Problem to solve>
Restate every record that follows, keeping it exact.

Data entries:
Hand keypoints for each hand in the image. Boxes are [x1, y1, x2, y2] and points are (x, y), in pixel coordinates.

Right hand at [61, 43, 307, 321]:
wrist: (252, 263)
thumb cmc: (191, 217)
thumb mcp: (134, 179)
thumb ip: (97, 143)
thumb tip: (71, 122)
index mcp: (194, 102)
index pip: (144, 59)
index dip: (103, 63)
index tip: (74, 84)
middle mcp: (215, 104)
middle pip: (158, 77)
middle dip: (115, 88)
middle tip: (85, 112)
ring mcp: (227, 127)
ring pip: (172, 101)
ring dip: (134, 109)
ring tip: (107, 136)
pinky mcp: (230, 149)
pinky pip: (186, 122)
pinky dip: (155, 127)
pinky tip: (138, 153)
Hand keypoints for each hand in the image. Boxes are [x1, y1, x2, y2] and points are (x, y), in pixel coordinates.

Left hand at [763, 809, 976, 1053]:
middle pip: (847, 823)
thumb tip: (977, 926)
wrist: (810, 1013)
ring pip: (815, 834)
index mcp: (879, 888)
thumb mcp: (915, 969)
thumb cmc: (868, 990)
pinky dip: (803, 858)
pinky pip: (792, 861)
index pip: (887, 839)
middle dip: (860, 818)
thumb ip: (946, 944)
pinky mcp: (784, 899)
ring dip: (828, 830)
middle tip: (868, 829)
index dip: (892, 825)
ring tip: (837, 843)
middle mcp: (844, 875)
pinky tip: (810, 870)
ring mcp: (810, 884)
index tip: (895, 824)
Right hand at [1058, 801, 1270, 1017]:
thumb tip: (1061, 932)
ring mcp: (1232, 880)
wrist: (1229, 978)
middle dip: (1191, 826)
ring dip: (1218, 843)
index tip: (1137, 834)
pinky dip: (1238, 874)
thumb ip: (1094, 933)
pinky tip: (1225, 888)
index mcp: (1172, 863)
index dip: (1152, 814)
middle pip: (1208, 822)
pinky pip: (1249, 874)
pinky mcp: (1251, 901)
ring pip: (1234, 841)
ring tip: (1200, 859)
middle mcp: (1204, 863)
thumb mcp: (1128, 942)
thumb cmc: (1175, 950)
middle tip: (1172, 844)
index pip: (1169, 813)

Written reply>
Hand keypoints for each hand in the image. Boxes are [x1, y1, x2, y2] and points are (x, y), in pixel coordinates.

Right hand at [61, 43, 307, 321]:
wrist: (252, 263)
thumb cmc: (191, 217)
thumb mcp: (134, 179)
thumb ip: (97, 143)
thumb tip: (71, 122)
index mcp: (194, 102)
index pip: (144, 59)
index dip: (103, 63)
index tip: (74, 84)
middle mcp: (215, 104)
middle pip: (158, 77)
middle dip: (115, 88)
middle tip: (85, 112)
ring mcp: (227, 127)
ring pip: (172, 101)
ring dip: (134, 109)
ring tip: (107, 136)
pinky mcp: (230, 149)
pinky pip: (186, 122)
pinky dip: (155, 127)
pinky tip: (138, 153)
Hand keypoints for each hand in the image. Boxes are [x1, y1, x2, y2] and points are (x, y), in pixel coordinates.

Left hand at [763, 809, 976, 1053]:
middle pip: (847, 823)
thumb tip: (977, 926)
wrist: (810, 1013)
ring pip: (815, 834)
index mcp: (879, 888)
thumb mcp: (915, 969)
thumb cmc: (868, 990)
pinky dip: (803, 858)
pinky pip: (792, 861)
index pip: (887, 839)
middle dip: (860, 818)
thumb ip: (946, 944)
pinky mcp: (784, 899)
ring dip: (828, 830)
middle tip: (868, 829)
index dip: (892, 825)
ring tip: (837, 843)
middle mcp: (844, 875)
pinky tip: (810, 870)
ring mcp: (810, 884)
index tip: (895, 824)
Right hand at [1058, 801, 1270, 1017]:
thumb tip: (1061, 932)
ring mcp: (1232, 880)
wrist: (1229, 978)
middle dip: (1191, 826)
ring dip: (1218, 843)
index tip: (1137, 834)
pinky dip: (1238, 874)
thumb ip: (1094, 933)
pinky tip: (1225, 888)
index mcp: (1172, 863)
index dip: (1152, 814)
middle pip: (1208, 822)
pinky pip: (1249, 874)
pinky mcp: (1251, 901)
ring pip: (1234, 841)
ring tip: (1200, 859)
middle mcp: (1204, 863)
thumb mcp: (1128, 942)
thumb cmc: (1175, 950)
middle tip: (1172, 844)
index pip: (1169, 813)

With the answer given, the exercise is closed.